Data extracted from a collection
※ ※ ※
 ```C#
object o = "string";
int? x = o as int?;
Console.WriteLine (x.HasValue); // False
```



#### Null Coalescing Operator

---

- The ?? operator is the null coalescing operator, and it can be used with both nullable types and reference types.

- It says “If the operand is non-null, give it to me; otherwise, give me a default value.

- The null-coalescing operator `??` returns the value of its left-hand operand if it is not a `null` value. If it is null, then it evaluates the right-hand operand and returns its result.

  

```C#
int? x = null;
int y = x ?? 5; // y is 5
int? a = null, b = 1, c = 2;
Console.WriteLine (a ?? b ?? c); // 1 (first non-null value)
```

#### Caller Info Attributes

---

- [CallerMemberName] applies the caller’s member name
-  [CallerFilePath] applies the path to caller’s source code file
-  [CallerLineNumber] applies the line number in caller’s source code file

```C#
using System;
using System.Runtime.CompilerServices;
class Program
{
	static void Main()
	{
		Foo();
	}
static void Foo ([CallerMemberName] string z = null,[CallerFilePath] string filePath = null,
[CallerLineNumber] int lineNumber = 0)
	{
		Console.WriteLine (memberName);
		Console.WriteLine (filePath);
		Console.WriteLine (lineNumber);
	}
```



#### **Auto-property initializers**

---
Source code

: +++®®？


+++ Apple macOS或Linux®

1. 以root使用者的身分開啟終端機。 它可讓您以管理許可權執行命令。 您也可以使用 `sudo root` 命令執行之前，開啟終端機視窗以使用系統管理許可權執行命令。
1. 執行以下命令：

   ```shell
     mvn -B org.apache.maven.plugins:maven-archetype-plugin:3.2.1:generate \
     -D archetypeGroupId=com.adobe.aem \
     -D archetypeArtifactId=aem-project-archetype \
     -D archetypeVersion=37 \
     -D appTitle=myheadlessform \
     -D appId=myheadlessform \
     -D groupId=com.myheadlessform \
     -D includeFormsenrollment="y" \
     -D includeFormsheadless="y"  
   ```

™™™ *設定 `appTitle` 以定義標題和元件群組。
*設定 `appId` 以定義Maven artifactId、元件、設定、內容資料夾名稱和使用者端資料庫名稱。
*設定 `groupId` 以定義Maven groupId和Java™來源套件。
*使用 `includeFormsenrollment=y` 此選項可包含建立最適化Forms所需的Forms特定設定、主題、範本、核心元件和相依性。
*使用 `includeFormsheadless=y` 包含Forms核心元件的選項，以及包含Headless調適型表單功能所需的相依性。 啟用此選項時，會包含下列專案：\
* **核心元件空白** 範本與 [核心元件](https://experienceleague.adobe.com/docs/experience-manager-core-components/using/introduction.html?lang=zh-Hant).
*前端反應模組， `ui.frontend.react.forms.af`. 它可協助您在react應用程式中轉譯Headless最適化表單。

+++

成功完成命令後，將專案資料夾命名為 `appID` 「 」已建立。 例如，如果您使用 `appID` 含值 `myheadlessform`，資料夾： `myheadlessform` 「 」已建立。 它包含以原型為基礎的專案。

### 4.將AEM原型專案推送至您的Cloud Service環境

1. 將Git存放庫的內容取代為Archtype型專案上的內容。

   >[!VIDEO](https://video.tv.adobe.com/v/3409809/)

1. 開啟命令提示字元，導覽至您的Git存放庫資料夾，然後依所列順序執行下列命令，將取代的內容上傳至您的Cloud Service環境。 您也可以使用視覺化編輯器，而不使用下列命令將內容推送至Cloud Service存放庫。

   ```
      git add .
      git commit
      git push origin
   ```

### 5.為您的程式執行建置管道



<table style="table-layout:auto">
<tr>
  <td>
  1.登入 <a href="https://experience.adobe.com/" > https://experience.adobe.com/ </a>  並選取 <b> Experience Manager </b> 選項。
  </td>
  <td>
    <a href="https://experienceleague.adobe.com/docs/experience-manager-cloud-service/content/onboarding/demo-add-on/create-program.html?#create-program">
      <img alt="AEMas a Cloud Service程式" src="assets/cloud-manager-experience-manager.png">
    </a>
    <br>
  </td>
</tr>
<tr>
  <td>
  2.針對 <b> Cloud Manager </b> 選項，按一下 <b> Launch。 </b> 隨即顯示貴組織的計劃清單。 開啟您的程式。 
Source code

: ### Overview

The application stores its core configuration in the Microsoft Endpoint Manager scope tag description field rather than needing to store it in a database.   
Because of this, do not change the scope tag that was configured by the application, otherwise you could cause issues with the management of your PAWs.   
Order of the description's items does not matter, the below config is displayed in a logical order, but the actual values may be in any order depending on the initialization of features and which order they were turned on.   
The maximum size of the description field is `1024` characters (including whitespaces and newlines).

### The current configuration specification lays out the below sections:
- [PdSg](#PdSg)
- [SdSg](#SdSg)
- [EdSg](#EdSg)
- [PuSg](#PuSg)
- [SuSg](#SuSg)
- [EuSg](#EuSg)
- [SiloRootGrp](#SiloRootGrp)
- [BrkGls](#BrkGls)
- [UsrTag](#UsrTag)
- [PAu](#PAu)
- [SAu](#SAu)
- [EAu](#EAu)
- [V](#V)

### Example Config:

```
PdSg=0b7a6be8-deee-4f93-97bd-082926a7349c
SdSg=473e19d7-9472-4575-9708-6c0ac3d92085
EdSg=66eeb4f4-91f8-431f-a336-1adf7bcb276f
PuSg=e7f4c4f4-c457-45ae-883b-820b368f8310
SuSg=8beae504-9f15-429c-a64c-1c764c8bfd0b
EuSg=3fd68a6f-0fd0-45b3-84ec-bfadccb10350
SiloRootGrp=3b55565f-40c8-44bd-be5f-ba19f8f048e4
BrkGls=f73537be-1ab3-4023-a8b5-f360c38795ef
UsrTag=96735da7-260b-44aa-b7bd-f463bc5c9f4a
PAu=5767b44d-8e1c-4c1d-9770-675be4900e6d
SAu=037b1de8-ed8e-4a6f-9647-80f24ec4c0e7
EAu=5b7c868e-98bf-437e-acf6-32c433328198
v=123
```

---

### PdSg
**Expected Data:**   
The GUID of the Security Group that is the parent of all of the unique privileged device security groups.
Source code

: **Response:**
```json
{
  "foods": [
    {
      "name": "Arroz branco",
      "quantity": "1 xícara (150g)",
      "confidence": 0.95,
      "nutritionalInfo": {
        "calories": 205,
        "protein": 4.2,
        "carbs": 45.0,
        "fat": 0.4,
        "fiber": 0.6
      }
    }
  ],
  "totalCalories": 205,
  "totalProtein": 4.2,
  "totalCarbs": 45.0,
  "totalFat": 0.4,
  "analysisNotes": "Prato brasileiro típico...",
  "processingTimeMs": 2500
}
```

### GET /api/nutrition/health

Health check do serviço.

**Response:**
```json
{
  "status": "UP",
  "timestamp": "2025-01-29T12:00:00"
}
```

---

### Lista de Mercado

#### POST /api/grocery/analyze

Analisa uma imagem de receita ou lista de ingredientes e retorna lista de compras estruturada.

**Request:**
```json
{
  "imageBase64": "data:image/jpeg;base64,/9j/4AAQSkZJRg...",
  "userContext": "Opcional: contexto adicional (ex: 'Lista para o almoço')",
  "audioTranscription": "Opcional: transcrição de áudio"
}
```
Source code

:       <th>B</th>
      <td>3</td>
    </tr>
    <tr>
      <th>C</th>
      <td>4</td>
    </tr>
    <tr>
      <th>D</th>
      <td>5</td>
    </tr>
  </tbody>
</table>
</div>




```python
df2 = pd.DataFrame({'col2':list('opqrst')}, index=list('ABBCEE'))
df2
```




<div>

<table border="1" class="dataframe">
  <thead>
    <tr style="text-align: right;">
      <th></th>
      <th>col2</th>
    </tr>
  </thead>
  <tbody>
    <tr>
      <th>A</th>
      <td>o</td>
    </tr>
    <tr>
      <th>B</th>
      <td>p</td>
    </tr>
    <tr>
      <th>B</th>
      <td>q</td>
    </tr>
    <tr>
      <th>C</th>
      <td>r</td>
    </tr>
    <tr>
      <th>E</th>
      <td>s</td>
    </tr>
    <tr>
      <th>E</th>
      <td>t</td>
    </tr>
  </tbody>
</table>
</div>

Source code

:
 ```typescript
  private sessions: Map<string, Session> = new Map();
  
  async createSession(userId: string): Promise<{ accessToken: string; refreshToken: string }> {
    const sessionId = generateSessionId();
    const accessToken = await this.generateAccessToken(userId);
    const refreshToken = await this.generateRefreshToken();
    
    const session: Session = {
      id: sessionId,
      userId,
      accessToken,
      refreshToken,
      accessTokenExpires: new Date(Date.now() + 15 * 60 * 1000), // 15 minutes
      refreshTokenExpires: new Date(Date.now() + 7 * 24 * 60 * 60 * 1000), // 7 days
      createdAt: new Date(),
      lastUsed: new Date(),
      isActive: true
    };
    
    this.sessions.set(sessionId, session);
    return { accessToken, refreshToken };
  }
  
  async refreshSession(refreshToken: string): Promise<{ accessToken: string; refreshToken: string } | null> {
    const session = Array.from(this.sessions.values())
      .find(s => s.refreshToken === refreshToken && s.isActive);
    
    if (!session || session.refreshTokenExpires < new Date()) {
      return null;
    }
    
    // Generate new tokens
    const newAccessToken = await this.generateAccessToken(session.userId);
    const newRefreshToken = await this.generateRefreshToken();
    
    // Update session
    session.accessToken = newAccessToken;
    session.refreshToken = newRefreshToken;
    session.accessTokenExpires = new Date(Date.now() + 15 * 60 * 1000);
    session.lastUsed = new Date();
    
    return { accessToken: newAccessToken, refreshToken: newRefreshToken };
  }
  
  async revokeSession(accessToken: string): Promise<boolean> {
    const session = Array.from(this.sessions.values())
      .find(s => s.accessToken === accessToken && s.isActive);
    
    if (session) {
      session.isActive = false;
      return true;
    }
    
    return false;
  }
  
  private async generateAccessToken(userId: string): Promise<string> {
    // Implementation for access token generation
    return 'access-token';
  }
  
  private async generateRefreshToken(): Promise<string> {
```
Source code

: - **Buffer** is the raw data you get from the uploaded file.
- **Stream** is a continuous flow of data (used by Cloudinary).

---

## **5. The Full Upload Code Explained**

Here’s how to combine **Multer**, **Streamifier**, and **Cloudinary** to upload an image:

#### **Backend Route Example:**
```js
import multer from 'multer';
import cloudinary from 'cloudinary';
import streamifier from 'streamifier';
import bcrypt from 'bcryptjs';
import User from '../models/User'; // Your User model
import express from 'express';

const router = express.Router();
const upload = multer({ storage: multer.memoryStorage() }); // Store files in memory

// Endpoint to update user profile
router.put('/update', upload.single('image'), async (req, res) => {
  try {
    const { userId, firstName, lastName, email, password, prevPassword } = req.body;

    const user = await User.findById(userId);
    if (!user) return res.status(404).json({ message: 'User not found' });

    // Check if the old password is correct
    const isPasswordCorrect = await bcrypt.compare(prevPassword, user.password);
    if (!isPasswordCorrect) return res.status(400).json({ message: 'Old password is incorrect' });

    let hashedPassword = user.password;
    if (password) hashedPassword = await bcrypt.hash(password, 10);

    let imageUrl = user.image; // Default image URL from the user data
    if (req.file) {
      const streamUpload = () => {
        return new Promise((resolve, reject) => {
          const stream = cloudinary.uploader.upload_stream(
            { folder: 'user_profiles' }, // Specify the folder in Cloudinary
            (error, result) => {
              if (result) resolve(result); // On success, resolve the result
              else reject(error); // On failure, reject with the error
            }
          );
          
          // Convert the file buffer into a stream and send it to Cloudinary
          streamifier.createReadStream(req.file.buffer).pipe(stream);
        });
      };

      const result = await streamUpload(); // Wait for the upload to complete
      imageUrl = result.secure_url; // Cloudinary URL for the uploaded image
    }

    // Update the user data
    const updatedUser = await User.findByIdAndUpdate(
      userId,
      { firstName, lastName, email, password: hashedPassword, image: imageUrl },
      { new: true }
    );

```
※ ※ ※
Quote exactly the first line of the data and every line after it through the one holding "a default value.".

 ```C#
object o = "string";
int? x = o as int?;
Console.WriteLine (x.HasValue); // False
```



#### Null Coalescing Operator

---

- The ?? operator is the null coalescing operator, and it can be used with both nullable types and reference types.

- It says “If the operand is non-null, give it to me; otherwise, give me a default value.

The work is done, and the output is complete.